McCormick International USA is on the move with a new facility in Duluth, Ga., a new equipment line and a new CEO. But the road has sometimes been a rocky one for this new company with a historic nameplate.
Rodney Miller, named the company's chief executive officer in April, 2008, recently presented some straight talk at the company's annual dealer meeting. One stinging reality for him to deal with up front was the fact the company placed dead last of the 39 equipment lines that were surveyed in the 2008 NAEDA (North American Equipment Dealers Association) report.
Miller told the audience of equipment dealers and other industry people. "We failed you in every category. That is not acceptable. To give validity to the report, if I were honest, it is exactly how I would have rated us."
Miller noted 2008 was a rebuilding and restructuring year for McCormick and that company officials are recommitting the company to its dealers.

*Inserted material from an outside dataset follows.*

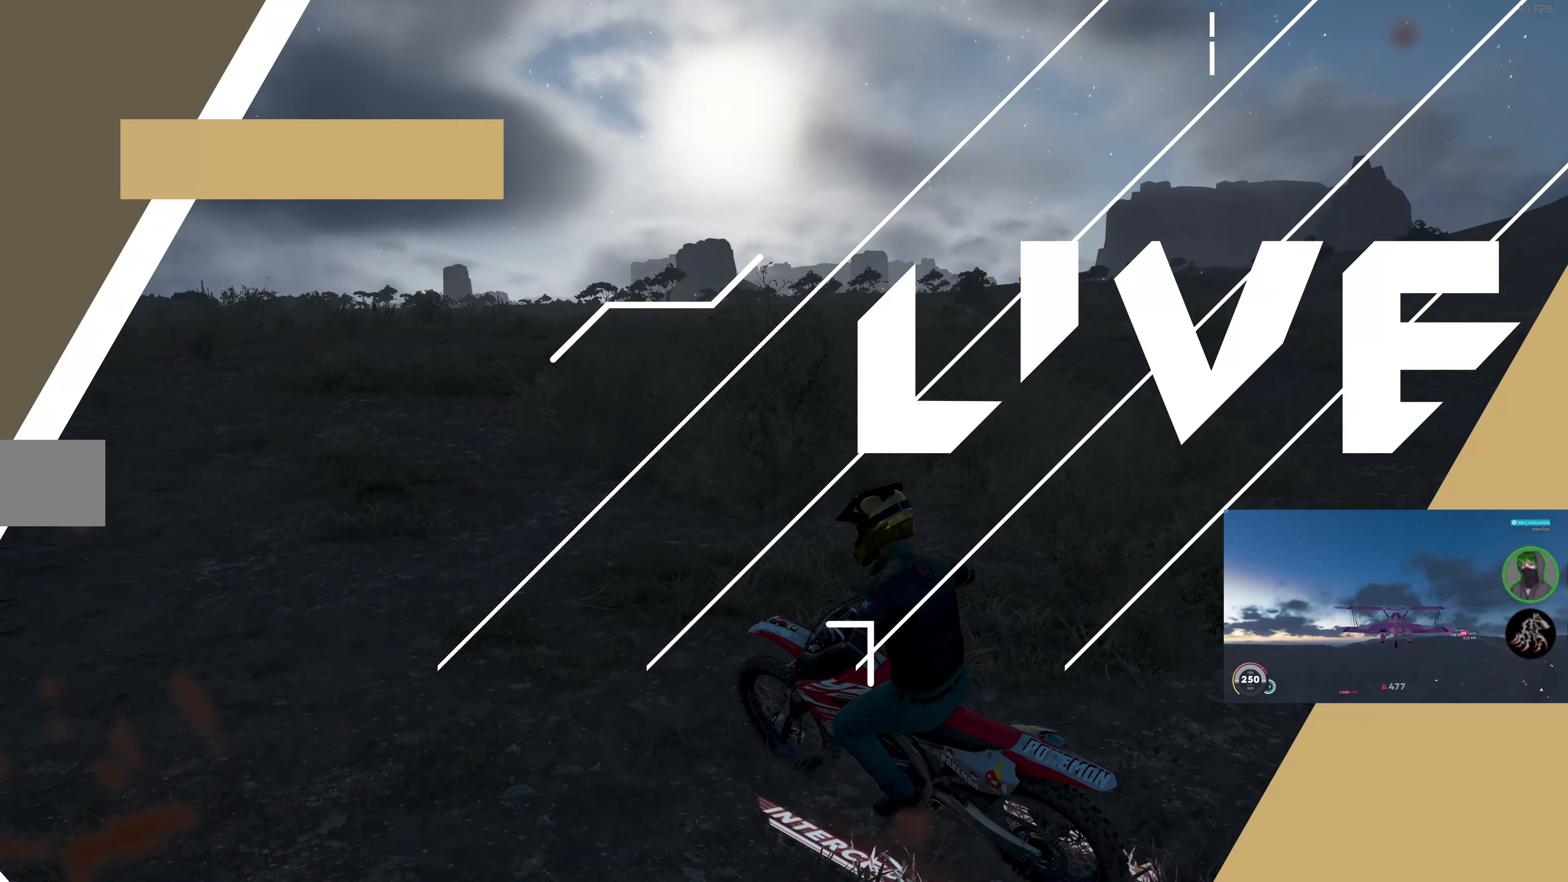
{"buttons": [], "left_stick": "center", "right_stick": "center", "events": []}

"We've been working hard to right all of our wrongs," he said. "Let me say emphatically, we're still not where we need to be, but progress is being made."
Even while it was in the process of being renovated, Miller (left in gray coat) showed the company's new Duluth headquarters off to attendees at the McCormick International USA's annual dealer meeting. The new building will allow significant savings in freight and other costs while enhancing quality control and inventory.
The company has a slew of new products to offer customers this year, including a new look for the MTX and CX models, both of which shipped in the first quarter of 2009. The company has also recently introduced new TTX, CTU and CTV models as well as the XTX 145 and 165. Those are more new products for the company than are likely to be introduced for several years, Miller noted.
ARGO S.p.a of Italy acquired the McCormick name in 2000 and formulated a new business plan for the company. McCormick initially saw losses six years in a row after the company's inception in the USA in December 2001. But Miller believes they have now turned that situation around.
"Last year (2008) we broke that six-year losing streak to become profitable," he said. "And we're going to stay the course for next year and the year after."
As part of the rebuilding process the company has made strides in filling parts orders. Miller noted the company has much improved its performance in fulfilling orders in a timely way. The company has also totally restructured the service and warranty department. It made major changes in programs, particularly with aggressive financing. The company was the first in the industry, for example, to announce 0% financing for 60 months on main product offerings under 100 horsepower.
Can you hear me now?
Although customers are only likely to see or feel it indirectly, the company has made changes in the way it interacts with its USA employees, including paying bonuses for the first time ever in 2008.
The company has made enhancements to its web site, with easier navigation and an updated dealer locator.
Also, rather than relying on voicemail, the company made another enhancement customers and dealers will appreciate.
"We answer the phone," Miller said. "That may seem like a small thing, but it's big in customer service."
A new facility in Duluth, Ga., will help the company consolidate tractor assembly to one location with savings of between $500,000 and $750,000 in freight and logistics. Miller said it will also enhance quality control and in inventory management.